---------- TEXTE FOURNI

In [1]:
!wget http://odm-budgetaire.org/composants/schemas/schema_doc_budg_V113.zip


--2024-02-19 22:01:55--  http://odm-budgetaire.org/composants/schemas/schema_doc_budg_V113.zip
Connecting to 192.168.112.24:8888... connected.
Proxy request sent, awaiting response... 200 OK
Length: 101783 (99K) [application/zip]
Saving to: ‘schema_doc_budg_V113.zip’


2024-02-19 22:01:55 (378 MB/s) - ‘schema_doc_budg_V113.zip’ saved [101783/101783]



In [2]:
import zipfile
import os 

VERSION_SCHEMA = "V113"

path_to_zip = f"./schema_doc_budg_{VERSION_SCHEMA}.zip"
schema_directory = f'./schema_doc_budg/{VERSION_SCHEMA}'

with zipfile.ZipFile(path_to_zip, 'r') as zip_ref:
    try:
       os.makedirs(schema_directory)
    except FileExistsError:
       pass
    zip_ref.extractall(schema_directory)
os.remove(path_to_zip) 


# Début du traitement

In [3]:
import xmltodict
import pandas as pd

VERSION_SCHEMA = "V113"

In [4]:
def create_dict_from_xml(chemin_fichier: str) -> dict:
    """
        Créer un dictionnaire à partir d'un chemin de fichier XML
    """
    with open(chemin_fichier, encoding='utf8') as fd:
        doc = xmltodict.parse(fd.read(), dict_constructor=dict)
    return doc

#### Parsing des différentes annexes existantes pour générer un dictionnaire des donnéesTypes de données présents dans les documents budgétaires (budgets et annexes)

In [5]:
def _dict_complex_type(annexe_type : dict, isTypeBudget=False) -> pd.DataFrame:
    """
    """
    list_records = []
    all_complex_type = annexe_type['xs:schema']['xs:complexType']
    if isTypeBudget:
        #Rustine pour gérer la documentation de TNomenclature qui est a un dictionnaire sans être un type complexe
        all_complex_type.pop(3)
    types_complexe = dict()
    for complex_type in all_complex_type:
        temp_dict = dict()
        nom_type_complexe = complex_type['@name']
        if isinstance(complex_type['xs:attribute'], dict):
            for element in complex_type['xs:attribute']['xs:simpleType']['xs:restriction']['xs:enumeration']:
                temp_dict[element['@value']] = element.get('xs:annotation', {}).get('xs:documentation', element['@value'])

        result_dict = {
            "type" : nom_type_complexe,
            "enum" : temp_dict
        }
        list_records.append(result_dict)
    
    df = pd.DataFrame.from_records(list_records)

    return df
    
def generate_complex_type_df(chemin : str) -> pd.DataFrame:
    """

--------------------
---------- DONNÉES FOURNIES

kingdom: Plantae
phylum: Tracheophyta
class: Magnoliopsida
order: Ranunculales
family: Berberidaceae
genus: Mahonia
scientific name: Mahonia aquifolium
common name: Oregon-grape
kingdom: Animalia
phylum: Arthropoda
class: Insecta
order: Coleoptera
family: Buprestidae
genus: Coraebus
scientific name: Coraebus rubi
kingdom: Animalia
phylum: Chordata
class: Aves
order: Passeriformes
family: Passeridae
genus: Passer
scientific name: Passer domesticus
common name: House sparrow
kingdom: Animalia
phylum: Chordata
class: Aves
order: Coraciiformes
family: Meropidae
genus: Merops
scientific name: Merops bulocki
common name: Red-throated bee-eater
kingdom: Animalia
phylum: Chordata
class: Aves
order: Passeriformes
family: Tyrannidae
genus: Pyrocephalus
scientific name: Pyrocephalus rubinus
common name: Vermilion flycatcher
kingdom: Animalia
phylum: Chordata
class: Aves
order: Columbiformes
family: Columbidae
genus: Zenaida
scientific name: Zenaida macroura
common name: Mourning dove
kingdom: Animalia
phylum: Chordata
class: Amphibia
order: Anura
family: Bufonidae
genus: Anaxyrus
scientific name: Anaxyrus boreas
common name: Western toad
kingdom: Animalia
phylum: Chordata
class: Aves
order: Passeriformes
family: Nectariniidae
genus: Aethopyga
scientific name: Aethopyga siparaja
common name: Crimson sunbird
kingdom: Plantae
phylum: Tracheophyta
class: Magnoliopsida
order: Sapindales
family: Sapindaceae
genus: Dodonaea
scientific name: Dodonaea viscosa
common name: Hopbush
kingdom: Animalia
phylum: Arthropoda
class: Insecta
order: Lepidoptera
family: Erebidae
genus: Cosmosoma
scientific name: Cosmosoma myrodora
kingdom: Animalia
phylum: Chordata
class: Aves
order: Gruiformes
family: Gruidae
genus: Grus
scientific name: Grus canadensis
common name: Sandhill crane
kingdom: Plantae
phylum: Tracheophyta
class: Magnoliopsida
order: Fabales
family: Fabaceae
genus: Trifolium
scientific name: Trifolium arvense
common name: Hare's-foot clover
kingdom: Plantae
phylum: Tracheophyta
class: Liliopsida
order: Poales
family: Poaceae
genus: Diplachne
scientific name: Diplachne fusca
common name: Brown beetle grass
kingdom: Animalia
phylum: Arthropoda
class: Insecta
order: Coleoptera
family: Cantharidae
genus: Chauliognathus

--------------------

▶ [TÂCHES]
1. D’après le texte fourni, quelle est la taille en octets de l’archive téléchargée ?
2. Donnez tous les modules Python importés dans le texte fourni.
3. Affichez sans modification le passage du texte fourni qui commence par les mots contenant « nom_type_complexe = complex_type['@name'] » et se termine par « df = pd.DataFrame.from_records(list_records) ».
Les enregistrements n’interviennent pas ici.

▶ [SOLUTIONS DANS L’ORDRE]
1. 101783 octets.

2. zipfile, os, xmltodict, pandas

3.
nom_type_complexe = complex_type['@name']
        if isinstance(complex_type['xs:attribute'], dict):
            for element in complex_type['xs:attribute']['xs:simpleType']['xs:restriction']['xs:enumeration']:
                temp_dict[element['@value']] = element.get('xs:annotation', {}).get('xs:documentation', element['@value'])

        result_dict = {
            "type" : nom_type_complexe,
            "enum" : temp_dict
        }
        list_records.append(result_dict)
    
    df = pd.DataFrame.from_records(list_records)